Por Carlos Newton
No início da carreira, Tom Jobim tinha uma parceiro extremamente inspirado, da mesma idade, pianista clássico e que também tocava nas boates do Rio. Chamava-se Newton Mendonça, era também violinista e gaitista, um talento extraordinário. Foi o autor do “Samba de Uma Nota Só”, que depois o amigo Jobim só ajudou a fazer a letra, e os dois compuseram outros sucessos, como “Foi a Noite”, “Desafinado” e “Meditação” (O Amor, o Sorriso e a Flor). Mendonça casou-se com a cantora Cylene Ribeiro, do Quarteto em Cy, e morreu aos 33 anos, sem ter usufruído o sucesso e o direito autoral de suas músicas.
Eram dois gênios, mas a fama ficou toda com Jobim, que era assediado por outros parceiros e parou de fazer composições com Mendonça, que se tornou exemplo perfeito do ilustre desconhecido.
UMA NOTA SÓ – Essas lembranças do início da bossa nova são causadas pelo comportamento atual de Jair Bolsonaro. Jamais ouviu falar em Newton Mendonça, não tem a menor ideia sobre esse músico genial, mas age como se fosse seguidor da obra dele, pois está se tornando o presidente de uma nota só. Na campanha eleitoral, Bolsonaro joga todas as fichas no confronto contra o Poder Judiciário, ora atacando o Supremo, ora fustigando o Tribunal Superior Eleitoral. É como se os outros temas nacionais nem existissem.
Nesse insensato radicalismo de uma nota só, o presidente não percebe que a repetição indefinida do tema tende a desgastá-lo, porque não adianta denunciar que a eleição será fraudada, sem conseguir apresentar provas a respeito.
Donald Trump tentou essa jogada e se deu mal. Embora até hoje um terço dos americanos acredite que a vitória de Joe Biden foi obtida por baixo dos panos, a imensa maioria dos eleitores não entrou nessa barca furada da matriz U.S.A.
GENERAIS EM AÇÃO – Para fortalecer a acusação aqui na filial Brazil, Bolsonaro conta com a prestigiosa ajuda de chefes militares, especialmente o ex-ministro Braga Netto, que indicou o general Héber Garcia Portella para integrar a Comissão de Transparência do TSE.
O general Héber, que é comandante de Defesa Cibernética do Exército Brasileiro, contratou uma empresa paramilitar israelense de cybersegurança, a CySource, para assessorá-lo no TSE, onde a atuação do representante das Forças Armadas tem sido tendenciosa, a ponto de cobrar urgentes medidas para prever e divulgar antecipadamente “as consequências para o processo eleitoral, caso seja identificada alguma irregularidade”.
Como se vê, o general ainda não conseguiu indicar qualquer irregularidade, mas já exige providências antecipadas para algo que nem sabe definir.
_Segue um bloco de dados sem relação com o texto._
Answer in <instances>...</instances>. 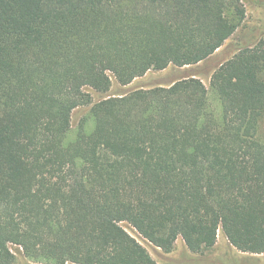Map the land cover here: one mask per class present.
<instances>
[{
    "label": "trees",
    "instance_id": "1",
    "mask_svg": "<svg viewBox=\"0 0 264 264\" xmlns=\"http://www.w3.org/2000/svg\"><path fill=\"white\" fill-rule=\"evenodd\" d=\"M244 17L243 0H0V264L10 245L46 264H158L144 243L197 253L220 230L264 253V37L208 86L85 91L203 61Z\"/></svg>",
    "mask_w": 264,
    "mask_h": 264
},
{
    "label": "rangeland",
    "instance_id": "2",
    "mask_svg": "<svg viewBox=\"0 0 264 264\" xmlns=\"http://www.w3.org/2000/svg\"><path fill=\"white\" fill-rule=\"evenodd\" d=\"M245 17L236 29L234 34L227 39L211 56L196 64L182 67L169 65L163 70H150L143 76L135 78L128 85H120L114 79L107 93H99L87 87L92 102H97L107 95L126 94L133 89L149 88L153 86H165L173 81L195 76L200 78L206 86L212 72L227 59L232 57L239 49L246 45H253L261 37H264V0H243ZM90 105H82L75 108L71 116L70 137H74L78 126L87 112ZM91 126V121H88ZM257 137L264 143V114L260 116L257 128ZM148 250L158 264H264V253L252 254L239 251L227 240L225 235L218 231L216 243L209 249L201 252H190L181 238L175 242L174 249L164 254L160 249L147 245ZM15 259L13 264H46L45 262L28 258L18 245H10ZM73 264V263H66Z\"/></svg>",
    "mask_w": 264,
    "mask_h": 264
}]
</instances>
Ou seja, o representante militar está sendo claramente usado para pôr em dúvida a confiabilidade das urnas eletrônicas e a atuação do TSE durante as eleições.
P. S. – Trata-se de um comportamento de caráter político-eleitoral e não condiz com o que se deve esperar da postura de um oficial superior. Cabe ao atual ministro da Defesa, Paulo Sérgio Nogueira, enquadrar o representante das Forças Armadas, para que abandone esse procedimento e passe a agir com a imparcialidade de um observador militar de alta linhagem, desculpem a franqueza. Por fim, deve-se destacar que o ministro da Defesa agiu oportuna e acertadamente, ao determinar que as medidas propostas pelas Forças Armadas sejam divulgadas pelo TSE. Essa transparência vai oxigenar a democracia e evitar que haja mal-entendidos de uma nota só. (C.N.)